Grant is brilliant in the role. He has all of the charming authority undergirded by a frenetic nervous energy bordering on panic that he displayed in his memorable performance in Love Actually. Even when we discover that he keeps a young mistress, Kathleen (Rebecca Ferguson), with whom he spends his nights in a separate apartment (paid for by Florence), the mitigating circumstances allow us to remain sympathetic with him.

Streep is, of course, Streep, and therefore portrays the somewhat batty Florence convincingly and honestly, without a note of irony or condescension in the performance, and manages, with the help of Nicholas Martin’s screenplay, to carry the character and the movie beyond the one-joke monotony it threatens to become. Florence was a skilled musician at one point; what happened to her is too much of a spoiler to reveal, but it helps move us away from laughter we, and everyone else in the movie, are moved to upon hearing her voice. We also learn that Florence at one time acted as a kind of a buffer for Bayfield’s own career hiding bad reviews from him in a way that ironically foreshadows his efforts on her behalf.

But there is an important third party to this bubble of self-deception around Florence and her music, and that is her accompanying pianist, Cosmé McMoon, played with bemused frustration by Simon Helberg (best-known for his role as Howard Wolowitz on TV’s Big Bang Theory). In many ways, Helberg serves the role of chorus or audience surrogate in the film.
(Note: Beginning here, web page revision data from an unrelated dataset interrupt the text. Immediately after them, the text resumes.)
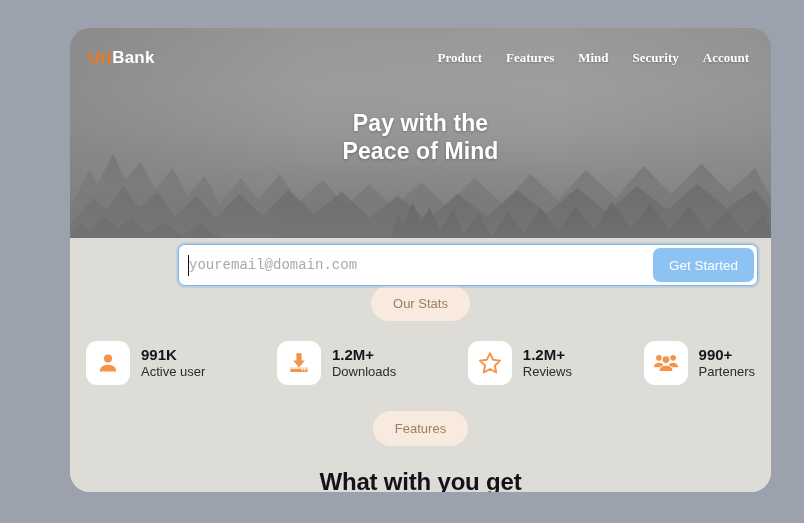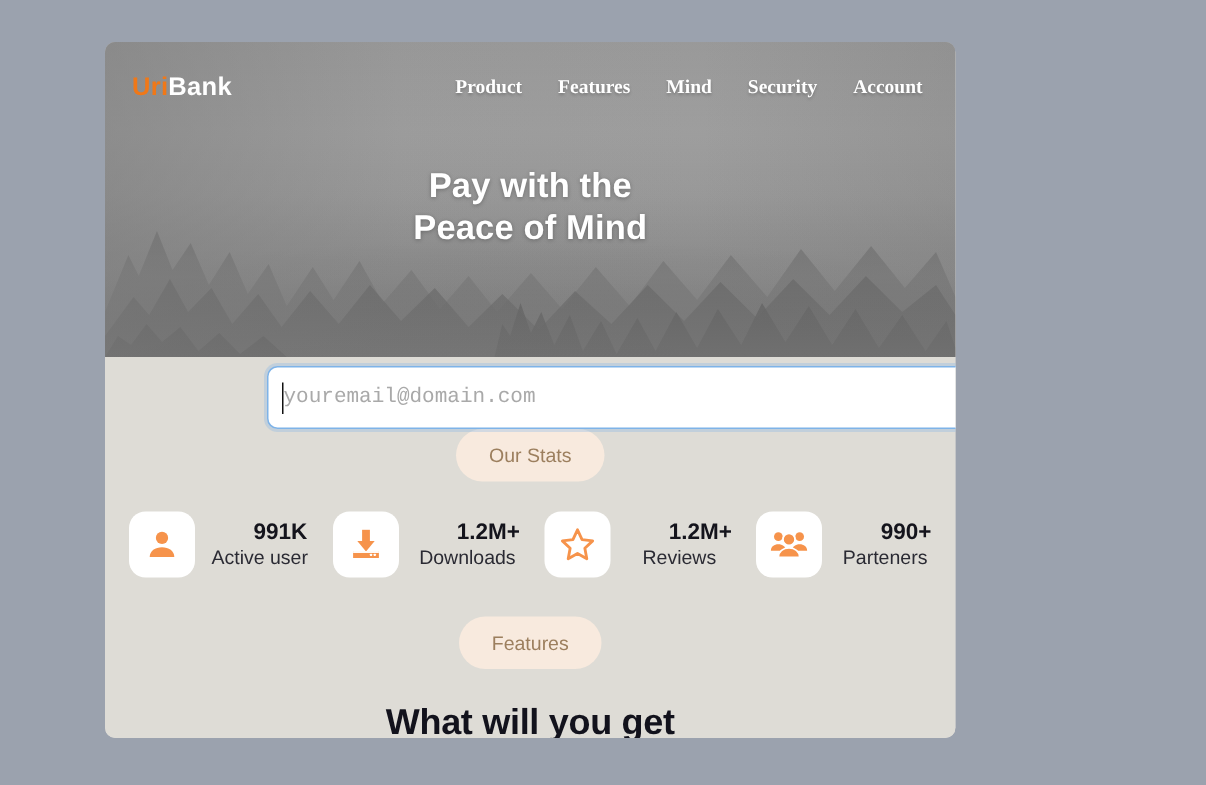--- a/index.html
+++ b/index.html
@@ -14,23 +14,23 @@
     background: #9ba2ae;
     font-family: "Liberation Sans", sans-serif;
     -webkit-font-smoothing: antialiased;
   }
 
   
   .page-card {
     position: absolute;
     left: 70px;
     top: 28px;
-    width: 567px;
+    width: 701px;
     height: 464px;
-    border-radius: 7px;
+    border-radius: 20px;
     overflow: hidden;
     background: #dedcd6;
   }
 
   
   .hero {
     position: relative;
     height: 210px;
     overflow: hidden;
     background: #8e8e8e;
@@ -211,21 +211,20 @@
     justify-content: center;
     flex: 0 0 auto;
   }
   .stat-icon svg { display: block; }
   .stat-text { line-height: 1.25; }
   .stat-value {
     font-size: 15px;
     font-weight: bold;
     color: #14141c;
     white-space: nowrap;
-    margin-left: 28px;
   }
   .stat-label {
     font-size: 13px;
     color: #2a2a33;
     white-space: nowrap;
     text-align: center;
   }
 
   .features-pill-row { text-align: center; margin-top: 26px; }
 
@@ -351,21 +350,21 @@
           <div class="stat-label">Parteners</div>
         </div>
       </div>
 
     </div>
 
     <div class="features-pill-row">
       <span class="pill">Features</span>
     </div>
 
-    <div class="section-title">What will you get</div>
+    <div class="section-title">What with you get</div>
 
   </div>
 
   <div class="signup">
     <div class="caret"></div>
     <input class="signup-input" type="text" placeholder="youremail@domain.com" style="">
     <button class="get-started">Get Started</button>
   </div>
 
 </div>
Like him, we are ushered into Florence’s apartments in order to accompany her as she resumes her voice lessons with Metropolitan Opera vocal coach Carlo Edwards (David Haig). Like him, our reaction as the first strains of what for lack of a better term we’ll call music is at first disbelief, humor, and bewilderment, and Frears lets the camera stay on Helberg’s face for the duration as every reaction from horror to awe sweeps over it in the space of a few measures, while Haig drops such ambiguous comments as “You’ve never sounded better,” and “You’ll never be more ready.” Like McMoon, we don’t really know quite what to make of all this, but are deeply amused and are getting enough out of it (in McMoon’s case, that’s $150 per week—an exorbitant salary for 1944, but as Florence tells him “I’m not destitute!”) to stick around and see how it plays out. And like McMoon, we too grow to form an attachment and even an affection for Florence the better we get to know her.
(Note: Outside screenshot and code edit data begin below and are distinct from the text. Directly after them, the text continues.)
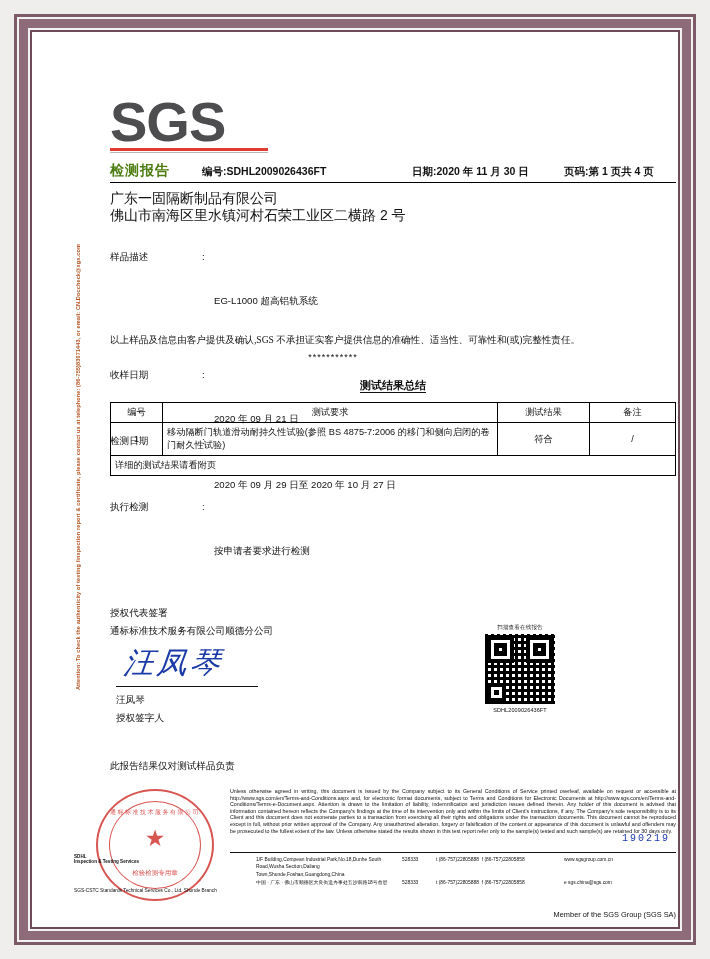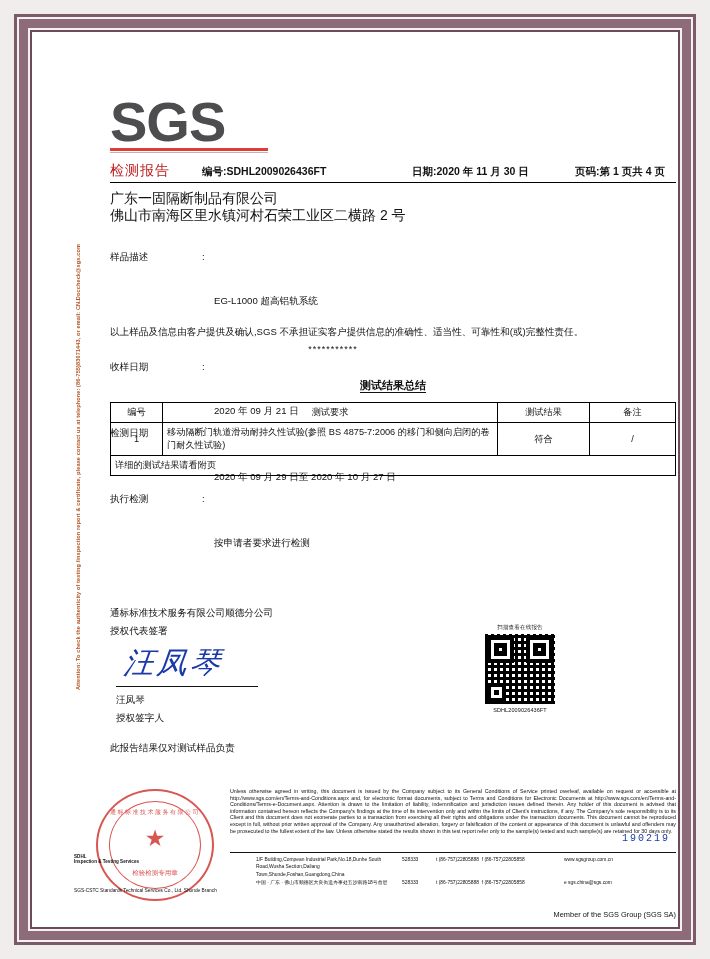--- a/index.html
+++ b/index.html
@@ -87,43 +87,43 @@
   
   .hdr {
     position: absolute;
     left: 76px; top: 128px;
     width: 566px;
     display: flex;
     align-items: baseline;
   }
   .hdr-title {
     font-size: 14px;
-    font-weight: normal;
-    color: #b91c1c;
+    font-weight: bold;
+    color: #4d7c0f;
     letter-spacing: 1px;
     width: 92px;
   }
   .hdr-mid {
     font-size: 10.5px;
     font-weight: bold;
     color: #111;
     flex: 1;
   }
   .hdr-date {
     font-size: 10.5px;
     font-weight: bold;
     color: #111;
     width: 152px;
     margin-left: 37px;
   }
   .hdr-page {
     font-size: 10.5px;
     font-weight: bold;
     color: #111;
-    text-align: center;
+    text-align: left;
     width: 112px;
   }
   .hdr-rule {
     position: absolute;
     left: 76px; top: 148px;
     width: 566px;
     height: 1px;
     background: #000;
   }
 
@@ -147,22 +147,23 @@
   }
   .info-row {
     display: flex;
     line-height: 22px;
   }
   .info-label { width: 92px; }
   .info-colon { width: 12px; }
   .info-value { flex: 1; margin-top: 44px; }
   .note {
     line-height: 17px;
-    margin-top: 11px;
+    margin-top: 19px;
     margin-bottom: 2px;
+    font-family: Liberation Serif, serif;
   }
   .stars {
     text-align: center;
     letter-spacing: 1px;
     font-size: 9px;
     line-height: 14px;
     padding-right: 120px;
   }
 
   
@@ -216,21 +217,21 @@
     padding-left: 14px;
     transform: skewX(-6deg);
   }
   .sig-line {
     width: 142px;
     border-bottom: 1px solid #111;
     margin: 0 0 4px 6px;
     height: 1px;
   }
   .sig-names { padding-left: 6px; }
-  .sig-foot { margin-top: 12px; }
+  .sig-foot { margin-top: 30px; }
 
   
   .qr-wrap {
     position: absolute;
     left: 440px; top: 590px;
     width: 92px;
     text-align: center;
   }
   .qr-cap {
     font-size: 5.5px;
@@ -460,22 +461,22 @@
           <td class="col-res">符合</td>
           <td class="col-rem">/</td>
         </tr>
         <tr class="row-detail">
           <td colspan="4">详细的测试结果请看附页</td>
         </tr>
       </tbody>
     </table>
 
     <div class="sig">
+      <div>授权代表签署</div>
       <div>通标标准技术服务有限公司顺德分公司</div>
-      <div>授权代表签署</div>
       <div class="sig-scrawl">汪凤琴</div>
       <div class="sig-line"></div>
       <div class="sig-names">汪凤琴</div>
       <div class="sig-names">授权签字人</div>
       <div class="sig-foot">此报告结果仅对测试样品负责</div>
     </div>
 
     <div class="qr-wrap">
       <div class="qr-cap">扫描查看在线报告</div>
       <div class="qr">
The one difficulty I have with this movie is that I’m somewhat confused as to what it wants me to do with Florence. It starts off as a kind of comedy about self-deception, and one would expect to see Florence ultimately relieved of her delusions and go on to live a more enlightened life. But as Florence’s secrets are slowly revealed, it begins to look like the film is intended to shame the audience for laughing at the woman before knowing her full story, so that the film seems to be about the unfortunate propensity to judge people who seems strange to us. But the problem is we keep laughing at Florence’s performance because it is still godawful. Florence’s motto “people can say I couldn’t sing, but no one can say I didn’t sing,” is not much help. Are we supposed to see the film as encouragement to people to keep at the things they love even if they face discouragement from others? But in Florence’s case the discouragement is well warranted and she is only able to do what she does because she is incredibly rich. Or is the point more about art itself—that Florence’s love of music was her deepest motivation, and the satisfaction of that personal hunger is more important than what anyone else thinks. But personally, I think the film’s chief focus is on relationships: our love for one another—whether Bayfield’s for Florence, or hers for him, or even McMoon’s for his eccentric employer, demands that we support them in their dreams, even when we recognize that such dreams are impractical or unrealistic. Our job isn’t to judge those dreams, but to aid and encourage.

I’m giving this movie three Tennysons. It’s definitely worth seeing. Even if you have to drive to another city to see it.